I will accept your answer, but it is not what I was hoping for. He is not hoarding. He is stealing money for cigarettes and immediate gratification. I have been firm in conveying that stealing is wrong. He denies that he is doing it. MAking him pay the money back is difficult --as he denies he took it. How do I help him be accountable? I have been getting conflicting reports in how to address it from his home and therapist. I have not caught him in the act, so I am told to not accuse or confront. He continues to steal and I do not know what to do.
Thank you so much for clarifying the question. The first version was a bit vague, and as such I sent more general material.

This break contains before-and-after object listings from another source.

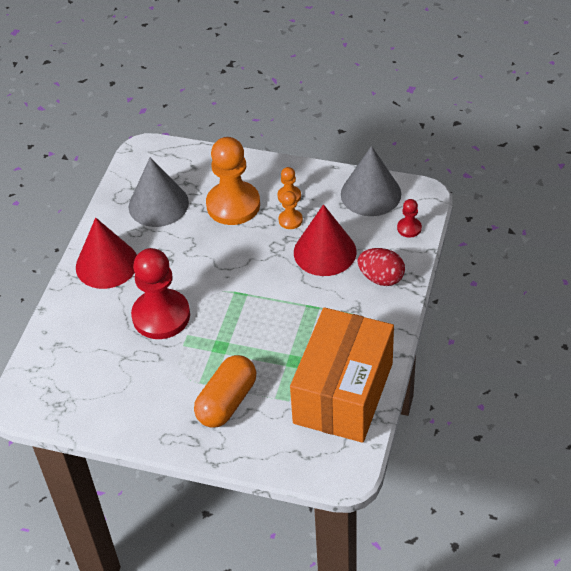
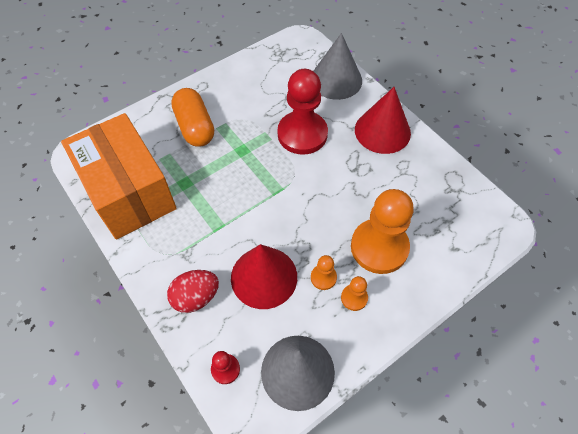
camera: 125 degrees right, 10 degrees up
grey cone [129,157,189,227] -> grey cone moved to [313,33,362,100]

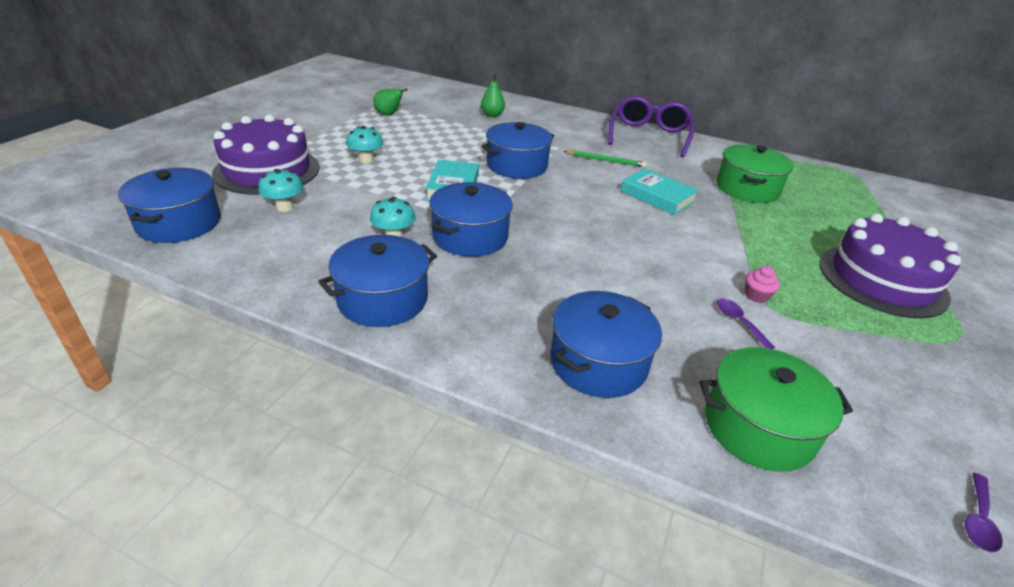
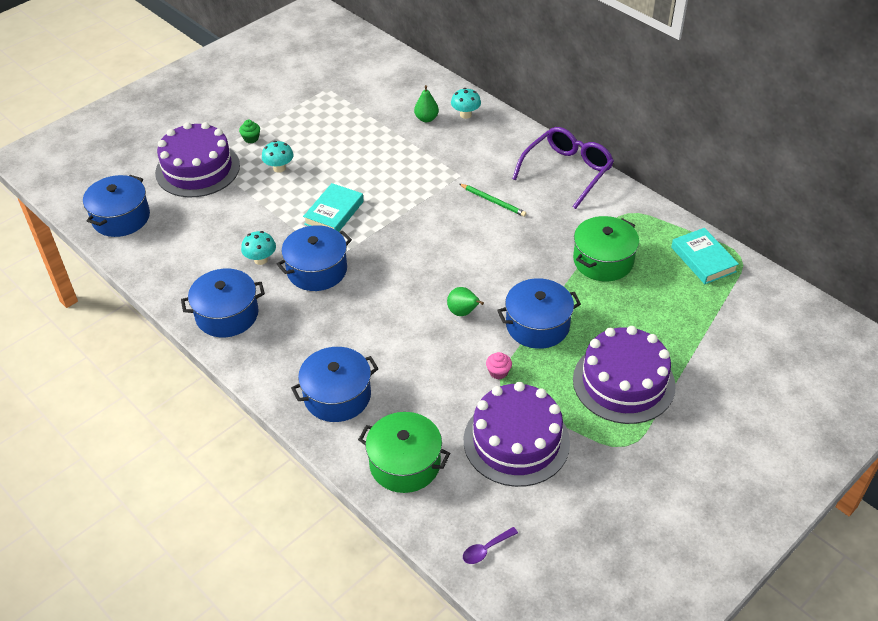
camera: 25 degrees right, 10 degrees up
turquoise mushroom [258,169,304,212] -> turquoise mushroom moved to [451,88,481,119]
green pear [374,88,408,115] -> green pear moved to [447,287,484,316]
blue pot [482,122,554,179] -> blue pot moved to [497,278,581,349]
turquoise book [620,168,699,215] -> turquoise book moved to [671,228,739,284]
purple spoon [717,298,775,349] -> none
none -> green cupcake [239,120,260,143]
none -> purple cake [464,382,570,487]

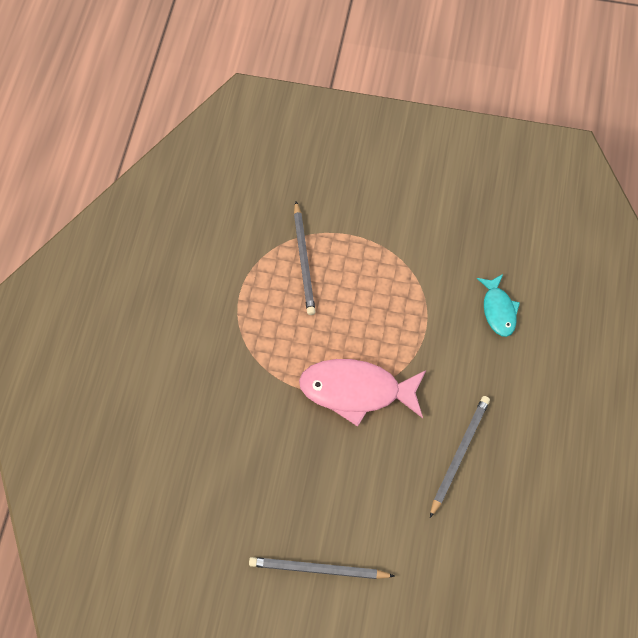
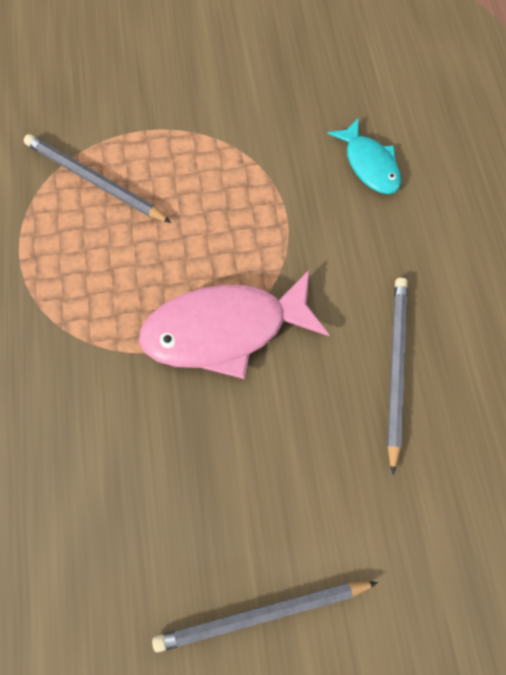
camera: 20 degrees left, 5 degrees up
grey pencil [294,201,315,315] -> grey pencil turned 150 degrees clockwise [24,134,172,223]

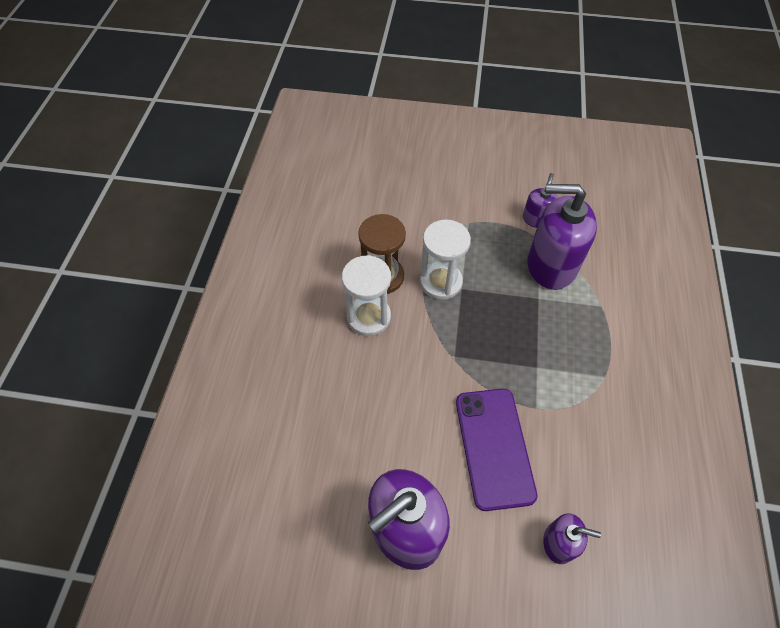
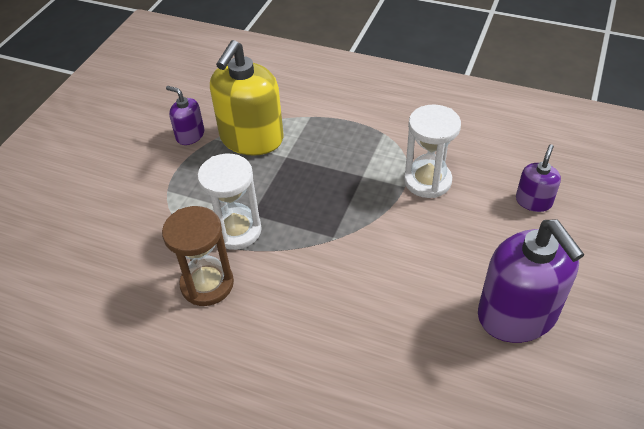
camera: 75 degrees left, 10 degrees down
white hourglass [342,255,391,336] -> white hourglass moved to [404,104,461,198]
purple phone [456,389,538,511] -> none
purple soap dispenser [527,184,597,290] -> yellow soap dispenser [210,40,283,156]

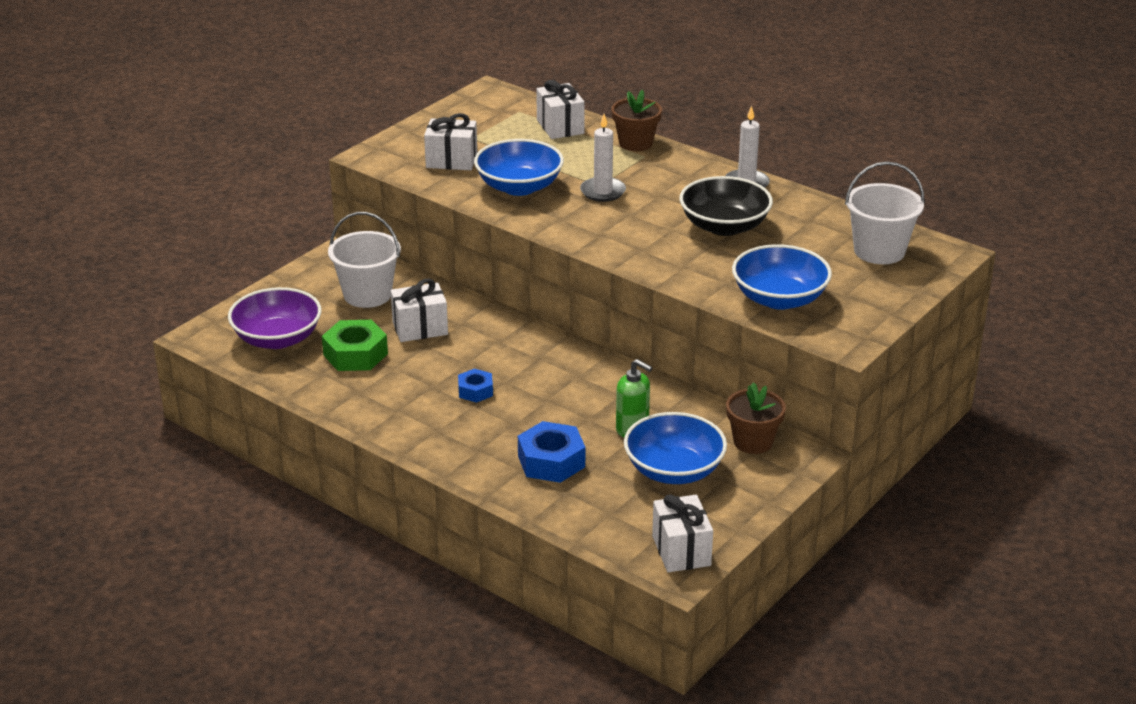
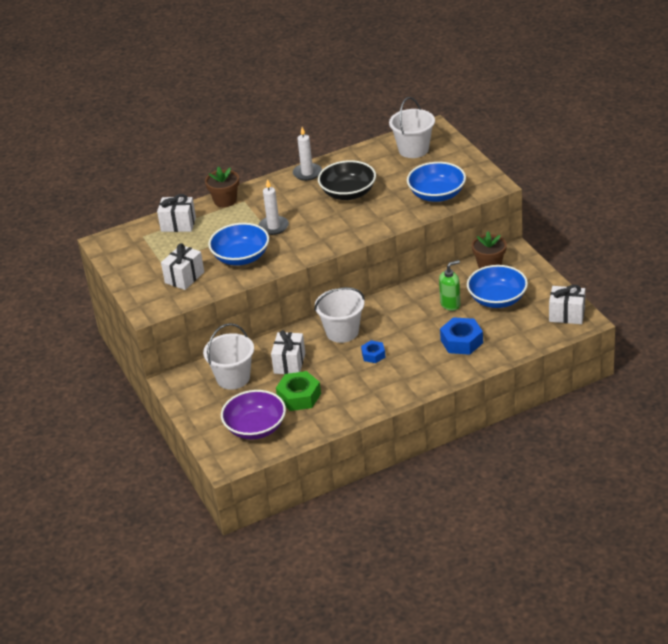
camera: 60 degrees left, 5 degrees up
none -> white bucket [314,287,365,343]

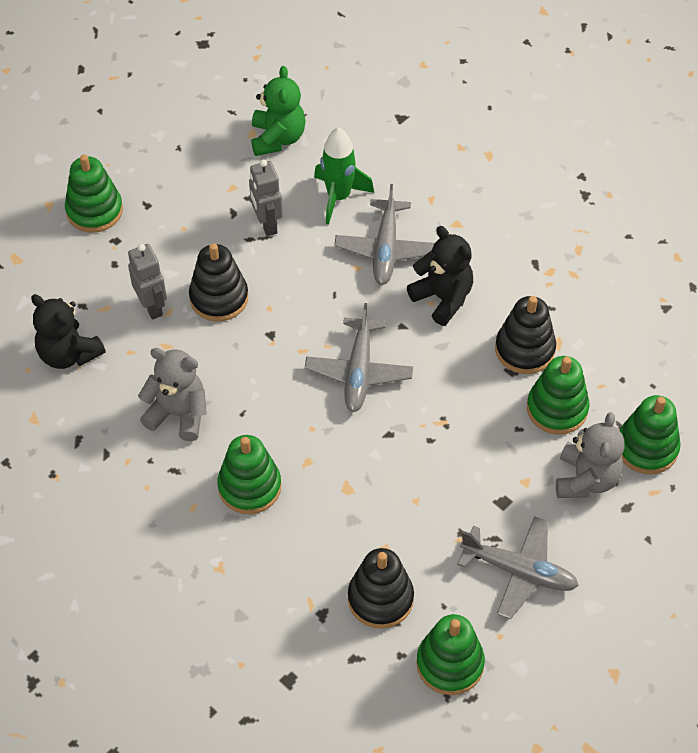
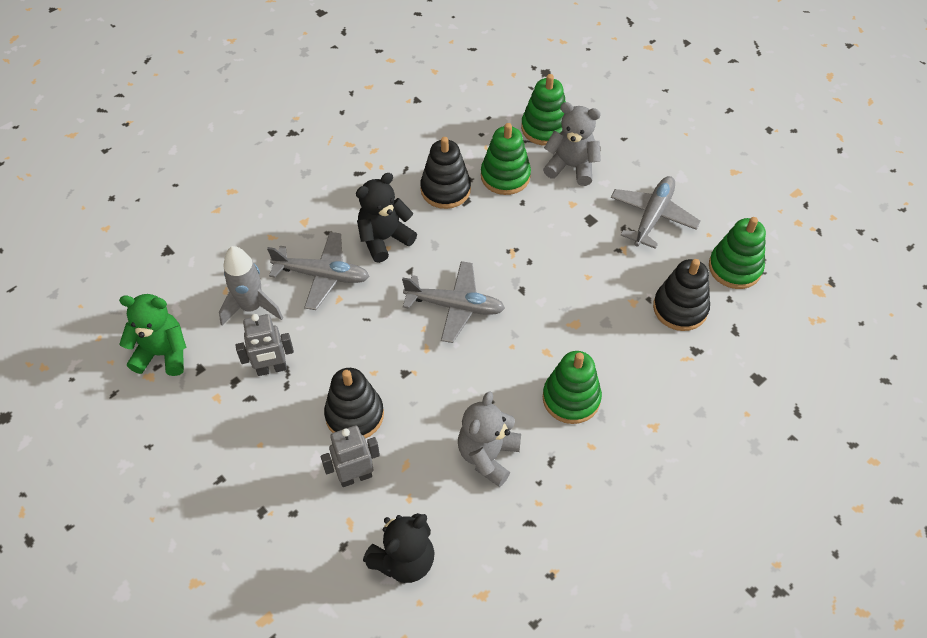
camera: 85 degrees left, 0 degrees up
green stacking toy [65,154,123,233] -> none
green rocket [314,127,374,225] -> grey rocket [219,246,283,326]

This type of stealing I have found no connection with AD, but rather, people and their traits as a human being. If you were told not to confront him, does that mean that the therapist is indeed working on stealing? It sounds a little convoluted. The therapist cannot tell you what to do, and then not tell you why or for what reason. That is partial disclosure it would seem.
I do not support the removal of natural consequences unless someone is completely psychotic, and therefore truly does have no liability for their actions. So much of therapy for Aspergers Disorder is based on the instilling of how the world works, including consequences. It would seem that the therapist is not working with the grain of Aspergers. To remove the consequence is to reinforce the maladaptive behavior.
I would suggest, as the therapist has already asked you to modify your response, to call him and ask him, in general, if a person has a disorder that prevents the natural learning of behavior and consequences by observation of others, why would removal of the consquence be of any benefit whatsoever to the person in therapy?
I understand your question, and your upset, however it seems that the answer lies in coming to an understanding with the therapist. If s/he does not understand this basic concept of autism spectrum disorders, I seriously would question the viability of the work being done.
If s/he still urges you not to confront, I would also strongly suggest asking "why not?". There is no clear rationale here.
Thank you again, and thank you once more for clarifying the situation.